◆ Short problem ◆
Please convert the lines of the records starting at the one containing "scientific name: Oritrophium limnophilum" and ending at the one containing "scientific name: Clitoria mariana" into a Markdown table with the columns Row and Line, leaving out any blank lines.

Records from a collection:
'''

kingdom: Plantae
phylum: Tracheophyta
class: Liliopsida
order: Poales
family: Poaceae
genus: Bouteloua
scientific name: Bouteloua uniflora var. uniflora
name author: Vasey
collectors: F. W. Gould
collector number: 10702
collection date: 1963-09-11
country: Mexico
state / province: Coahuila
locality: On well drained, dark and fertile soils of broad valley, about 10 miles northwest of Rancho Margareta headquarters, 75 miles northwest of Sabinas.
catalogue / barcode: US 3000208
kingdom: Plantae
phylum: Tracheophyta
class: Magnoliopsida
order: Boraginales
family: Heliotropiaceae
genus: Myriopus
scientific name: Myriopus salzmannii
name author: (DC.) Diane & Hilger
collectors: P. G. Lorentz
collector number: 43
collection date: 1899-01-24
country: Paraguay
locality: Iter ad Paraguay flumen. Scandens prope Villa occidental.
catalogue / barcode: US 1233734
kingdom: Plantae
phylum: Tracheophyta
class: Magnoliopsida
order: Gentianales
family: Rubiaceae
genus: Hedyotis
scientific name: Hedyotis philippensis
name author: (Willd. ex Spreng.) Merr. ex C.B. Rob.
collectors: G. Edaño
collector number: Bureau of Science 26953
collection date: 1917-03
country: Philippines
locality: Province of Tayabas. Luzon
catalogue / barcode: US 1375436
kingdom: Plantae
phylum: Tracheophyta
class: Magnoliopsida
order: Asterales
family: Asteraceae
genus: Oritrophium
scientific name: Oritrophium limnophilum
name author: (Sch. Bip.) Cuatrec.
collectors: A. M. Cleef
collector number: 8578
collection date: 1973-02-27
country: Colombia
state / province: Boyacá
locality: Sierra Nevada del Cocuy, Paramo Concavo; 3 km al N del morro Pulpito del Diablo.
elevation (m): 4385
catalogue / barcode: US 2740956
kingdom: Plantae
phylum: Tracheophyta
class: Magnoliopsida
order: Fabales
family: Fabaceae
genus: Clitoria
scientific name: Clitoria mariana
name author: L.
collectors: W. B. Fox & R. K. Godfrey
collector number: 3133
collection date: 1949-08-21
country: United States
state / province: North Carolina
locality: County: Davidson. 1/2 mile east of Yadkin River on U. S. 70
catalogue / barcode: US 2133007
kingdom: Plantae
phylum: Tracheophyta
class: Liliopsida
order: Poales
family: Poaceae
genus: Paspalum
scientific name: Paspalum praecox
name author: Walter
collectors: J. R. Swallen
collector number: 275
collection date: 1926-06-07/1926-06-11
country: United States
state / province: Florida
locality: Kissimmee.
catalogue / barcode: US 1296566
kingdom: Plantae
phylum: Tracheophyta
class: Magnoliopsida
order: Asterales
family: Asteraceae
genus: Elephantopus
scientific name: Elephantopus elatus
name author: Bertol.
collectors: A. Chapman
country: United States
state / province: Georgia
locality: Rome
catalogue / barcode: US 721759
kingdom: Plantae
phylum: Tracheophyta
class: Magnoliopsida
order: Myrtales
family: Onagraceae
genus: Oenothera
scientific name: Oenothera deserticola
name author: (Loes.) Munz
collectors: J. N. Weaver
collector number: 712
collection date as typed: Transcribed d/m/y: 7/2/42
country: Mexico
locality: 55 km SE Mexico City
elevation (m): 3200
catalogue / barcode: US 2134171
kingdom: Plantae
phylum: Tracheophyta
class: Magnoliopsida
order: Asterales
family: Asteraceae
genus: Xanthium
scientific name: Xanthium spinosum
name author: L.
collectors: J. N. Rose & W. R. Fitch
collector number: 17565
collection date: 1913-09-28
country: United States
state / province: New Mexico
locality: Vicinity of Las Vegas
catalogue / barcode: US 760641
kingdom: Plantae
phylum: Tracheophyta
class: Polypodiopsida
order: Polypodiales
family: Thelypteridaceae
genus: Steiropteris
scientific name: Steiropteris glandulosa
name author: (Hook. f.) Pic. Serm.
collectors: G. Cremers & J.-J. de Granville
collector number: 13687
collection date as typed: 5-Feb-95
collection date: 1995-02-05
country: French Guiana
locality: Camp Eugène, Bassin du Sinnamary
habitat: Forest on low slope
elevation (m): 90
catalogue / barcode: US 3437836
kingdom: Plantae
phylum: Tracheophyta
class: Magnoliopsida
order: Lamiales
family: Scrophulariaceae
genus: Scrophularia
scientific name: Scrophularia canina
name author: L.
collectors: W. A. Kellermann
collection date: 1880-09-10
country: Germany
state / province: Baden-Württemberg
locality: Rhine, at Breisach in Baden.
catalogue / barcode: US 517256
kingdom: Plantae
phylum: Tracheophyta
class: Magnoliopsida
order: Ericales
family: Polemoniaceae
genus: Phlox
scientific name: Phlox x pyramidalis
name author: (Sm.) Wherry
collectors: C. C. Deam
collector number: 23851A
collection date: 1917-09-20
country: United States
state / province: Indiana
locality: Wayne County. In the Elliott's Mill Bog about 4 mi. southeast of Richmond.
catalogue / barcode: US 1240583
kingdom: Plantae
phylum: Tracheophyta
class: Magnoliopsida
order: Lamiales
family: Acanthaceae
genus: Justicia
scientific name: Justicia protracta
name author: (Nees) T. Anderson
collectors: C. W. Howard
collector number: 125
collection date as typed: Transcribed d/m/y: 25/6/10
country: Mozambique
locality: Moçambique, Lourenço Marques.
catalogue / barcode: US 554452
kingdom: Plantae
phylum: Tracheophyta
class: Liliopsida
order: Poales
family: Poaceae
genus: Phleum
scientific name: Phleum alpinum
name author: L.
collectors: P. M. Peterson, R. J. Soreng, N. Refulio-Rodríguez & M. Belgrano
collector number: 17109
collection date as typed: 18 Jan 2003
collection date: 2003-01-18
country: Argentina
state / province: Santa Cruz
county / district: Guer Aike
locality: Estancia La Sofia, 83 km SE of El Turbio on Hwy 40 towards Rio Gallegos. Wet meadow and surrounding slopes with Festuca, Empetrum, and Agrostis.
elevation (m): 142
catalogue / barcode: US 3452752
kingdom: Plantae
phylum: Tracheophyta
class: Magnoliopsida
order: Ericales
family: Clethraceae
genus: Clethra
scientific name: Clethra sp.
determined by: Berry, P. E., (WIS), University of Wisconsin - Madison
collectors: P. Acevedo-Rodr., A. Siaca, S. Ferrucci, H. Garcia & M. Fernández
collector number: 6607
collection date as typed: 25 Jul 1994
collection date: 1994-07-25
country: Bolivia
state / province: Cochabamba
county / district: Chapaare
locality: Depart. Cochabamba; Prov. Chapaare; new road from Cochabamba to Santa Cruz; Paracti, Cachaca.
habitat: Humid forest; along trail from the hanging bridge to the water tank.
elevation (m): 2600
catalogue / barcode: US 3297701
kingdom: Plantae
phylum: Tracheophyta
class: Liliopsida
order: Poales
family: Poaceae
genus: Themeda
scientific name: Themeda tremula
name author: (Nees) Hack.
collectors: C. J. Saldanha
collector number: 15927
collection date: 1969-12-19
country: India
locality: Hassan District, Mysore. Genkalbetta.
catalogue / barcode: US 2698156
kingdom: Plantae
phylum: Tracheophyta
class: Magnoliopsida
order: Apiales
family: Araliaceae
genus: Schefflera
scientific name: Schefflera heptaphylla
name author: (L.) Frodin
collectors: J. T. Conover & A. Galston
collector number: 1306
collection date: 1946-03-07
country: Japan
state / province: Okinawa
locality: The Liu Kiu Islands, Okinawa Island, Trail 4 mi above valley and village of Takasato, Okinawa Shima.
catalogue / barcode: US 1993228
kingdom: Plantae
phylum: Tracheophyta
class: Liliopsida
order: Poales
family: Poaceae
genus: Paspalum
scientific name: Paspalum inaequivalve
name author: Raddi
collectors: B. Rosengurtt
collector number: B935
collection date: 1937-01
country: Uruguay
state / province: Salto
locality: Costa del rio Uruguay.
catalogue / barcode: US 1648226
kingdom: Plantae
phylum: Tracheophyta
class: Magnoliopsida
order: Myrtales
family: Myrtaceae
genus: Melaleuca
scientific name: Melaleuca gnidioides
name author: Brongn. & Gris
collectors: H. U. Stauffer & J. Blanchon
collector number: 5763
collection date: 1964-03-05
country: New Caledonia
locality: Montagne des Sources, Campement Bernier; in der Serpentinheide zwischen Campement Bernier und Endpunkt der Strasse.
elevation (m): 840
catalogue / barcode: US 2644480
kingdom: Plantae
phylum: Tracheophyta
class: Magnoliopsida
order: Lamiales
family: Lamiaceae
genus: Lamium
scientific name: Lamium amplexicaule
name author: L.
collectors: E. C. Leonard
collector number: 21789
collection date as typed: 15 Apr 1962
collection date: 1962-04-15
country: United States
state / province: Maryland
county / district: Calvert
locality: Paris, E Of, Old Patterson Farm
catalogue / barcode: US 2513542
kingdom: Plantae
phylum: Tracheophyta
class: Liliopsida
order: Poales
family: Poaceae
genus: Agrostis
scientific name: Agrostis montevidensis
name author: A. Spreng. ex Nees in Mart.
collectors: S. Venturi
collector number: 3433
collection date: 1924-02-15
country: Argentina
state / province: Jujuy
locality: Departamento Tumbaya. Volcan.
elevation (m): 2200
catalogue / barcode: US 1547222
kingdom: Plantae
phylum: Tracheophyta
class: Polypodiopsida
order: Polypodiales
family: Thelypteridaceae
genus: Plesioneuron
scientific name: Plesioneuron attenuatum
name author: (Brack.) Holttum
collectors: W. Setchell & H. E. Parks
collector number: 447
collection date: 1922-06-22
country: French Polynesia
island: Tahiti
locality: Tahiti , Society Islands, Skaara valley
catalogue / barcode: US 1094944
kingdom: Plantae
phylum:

'''

◆ Written response ◆
| Row | Line |
|---|---|
| 1 | scientific name: Oritrophium limnophilum |
| 2 | name author: (Sch. Bip.) Cuatrec. |
| 3 | collectors: A. M. Cleef |
| 4 | collector number: 8578 |
| 5 | collection date: 1973-02-27 |
| 6 | country: Colombia |
| 7 | state / province: Boyacá |
| 8 | locality: Sierra Nevada del Cocuy, Paramo Concavo; 3 km al N del morro Pulpito del Diablo. |
| 9 | elevation (m): 4385 |
| 10 | catalogue / barcode: US 2740956 |
| 11 | kingdom: Plantae |
| 12 | phylum: Tracheophyta |
| 13 | class: Magnoliopsida |
| 14 | order: Fabales |
| 15 | family: Fabaceae |
| 16 | genus: Clitoria |
| 17 | scientific name: Clitoria mariana |